Erfasste Daten:
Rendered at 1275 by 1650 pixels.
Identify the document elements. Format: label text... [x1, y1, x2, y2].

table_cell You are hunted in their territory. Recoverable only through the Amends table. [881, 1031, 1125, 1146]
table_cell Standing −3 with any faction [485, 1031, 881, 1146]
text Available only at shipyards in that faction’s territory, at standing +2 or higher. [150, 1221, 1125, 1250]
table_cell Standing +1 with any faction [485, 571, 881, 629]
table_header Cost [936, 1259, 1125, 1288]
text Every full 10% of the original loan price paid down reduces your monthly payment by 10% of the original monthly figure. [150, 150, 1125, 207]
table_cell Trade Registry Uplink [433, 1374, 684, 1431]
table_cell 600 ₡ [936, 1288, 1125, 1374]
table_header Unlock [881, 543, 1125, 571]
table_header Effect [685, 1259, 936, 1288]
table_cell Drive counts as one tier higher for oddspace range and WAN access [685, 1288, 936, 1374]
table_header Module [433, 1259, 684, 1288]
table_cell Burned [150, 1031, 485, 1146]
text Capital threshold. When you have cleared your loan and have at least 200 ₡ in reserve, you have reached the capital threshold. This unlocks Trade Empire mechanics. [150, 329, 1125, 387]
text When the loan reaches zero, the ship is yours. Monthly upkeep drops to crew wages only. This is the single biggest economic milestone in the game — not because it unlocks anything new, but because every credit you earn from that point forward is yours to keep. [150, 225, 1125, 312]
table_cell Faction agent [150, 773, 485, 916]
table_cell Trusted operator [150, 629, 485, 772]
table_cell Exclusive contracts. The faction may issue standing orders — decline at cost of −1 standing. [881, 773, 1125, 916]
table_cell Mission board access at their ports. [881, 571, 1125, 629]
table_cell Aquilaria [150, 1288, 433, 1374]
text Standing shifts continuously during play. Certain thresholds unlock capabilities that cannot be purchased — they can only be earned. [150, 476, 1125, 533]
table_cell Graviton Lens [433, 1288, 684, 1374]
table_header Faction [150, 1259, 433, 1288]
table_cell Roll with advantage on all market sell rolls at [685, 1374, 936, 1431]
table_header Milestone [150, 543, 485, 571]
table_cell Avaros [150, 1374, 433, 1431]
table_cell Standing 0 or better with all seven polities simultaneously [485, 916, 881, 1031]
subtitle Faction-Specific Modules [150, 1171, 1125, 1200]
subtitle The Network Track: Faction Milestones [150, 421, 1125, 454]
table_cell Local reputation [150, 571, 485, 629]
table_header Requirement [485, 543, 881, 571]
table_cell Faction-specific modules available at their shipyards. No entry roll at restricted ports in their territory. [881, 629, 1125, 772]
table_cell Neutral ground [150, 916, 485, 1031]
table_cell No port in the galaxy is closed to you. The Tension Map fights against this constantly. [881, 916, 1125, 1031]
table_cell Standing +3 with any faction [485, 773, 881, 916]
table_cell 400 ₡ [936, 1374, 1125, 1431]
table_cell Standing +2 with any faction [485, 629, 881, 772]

> [ARBEITSANWEISUNG] Schreiben Sie sämtliche Daten oben neu und ersetzen Sie dabei „Graviton Lens“ durch „Graviton Array“. Alles andere bleibt unverändert.

> [SCHRIFTLICHE LÖSUNG]
Rendered at 1275 by 1650 pixels.
Identify the document elements. Format: label text... [x1, y1, x2, y2].

table_cell You are hunted in their territory. Recoverable only through the Amends table. [881, 1031, 1125, 1146]
table_cell Standing −3 with any faction [485, 1031, 881, 1146]
text Available only at shipyards in that faction’s territory, at standing +2 or higher. [150, 1221, 1125, 1250]
table_cell Standing +1 with any faction [485, 571, 881, 629]
table_header Cost [936, 1259, 1125, 1288]
text Every full 10% of the original loan price paid down reduces your monthly payment by 10% of the original monthly figure. [150, 150, 1125, 207]
table_cell Trade Registry Uplink [433, 1374, 684, 1431]
table_cell 600 ₡ [936, 1288, 1125, 1374]
table_header Unlock [881, 543, 1125, 571]
table_header Effect [685, 1259, 936, 1288]
table_cell Drive counts as one tier higher for oddspace range and WAN access [685, 1288, 936, 1374]
table_header Module [433, 1259, 684, 1288]
table_cell Burned [150, 1031, 485, 1146]
text Capital threshold. When you have cleared your loan and have at least 200 ₡ in reserve, you have reached the capital threshold. This unlocks Trade Empire mechanics. [150, 329, 1125, 387]
text When the loan reaches zero, the ship is yours. Monthly upkeep drops to crew wages only. This is the single biggest economic milestone in the game — not because it unlocks anything new, but because every credit you earn from that point forward is yours to keep. [150, 225, 1125, 312]
table_cell Faction agent [150, 773, 485, 916]
table_cell Trusted operator [150, 629, 485, 772]
table_cell Exclusive contracts. The faction may issue standing orders — decline at cost of −1 standing. [881, 773, 1125, 916]
table_cell Mission board access at their ports. [881, 571, 1125, 629]
table_cell Aquilaria [150, 1288, 433, 1374]
text Standing shifts continuously during play. Certain thresholds unlock capabilities that cannot be purchased — they can only be earned. [150, 476, 1125, 533]
table_cell Graviton Array [433, 1288, 684, 1374]
table_header Faction [150, 1259, 433, 1288]
table_cell Roll with advantage on all market sell rolls at [685, 1374, 936, 1431]
table_header Milestone [150, 543, 485, 571]
table_cell Avaros [150, 1374, 433, 1431]
table_cell Standing 0 or better with all seven polities simultaneously [485, 916, 881, 1031]
subtitle Faction-Specific Modules [150, 1171, 1125, 1200]
subtitle The Network Track: Faction Milestones [150, 421, 1125, 454]
table_cell Local reputation [150, 571, 485, 629]
table_header Requirement [485, 543, 881, 571]
table_cell Faction-specific modules available at their shipyards. No entry roll at restricted ports in their territory. [881, 629, 1125, 772]
table_cell Neutral ground [150, 916, 485, 1031]
table_cell No port in the galaxy is closed to you. The Tension Map fights against this constantly. [881, 916, 1125, 1031]
table_cell Standing +3 with any faction [485, 773, 881, 916]
table_cell 400 ₡ [936, 1374, 1125, 1431]
table_cell Standing +2 with any faction [485, 629, 881, 772]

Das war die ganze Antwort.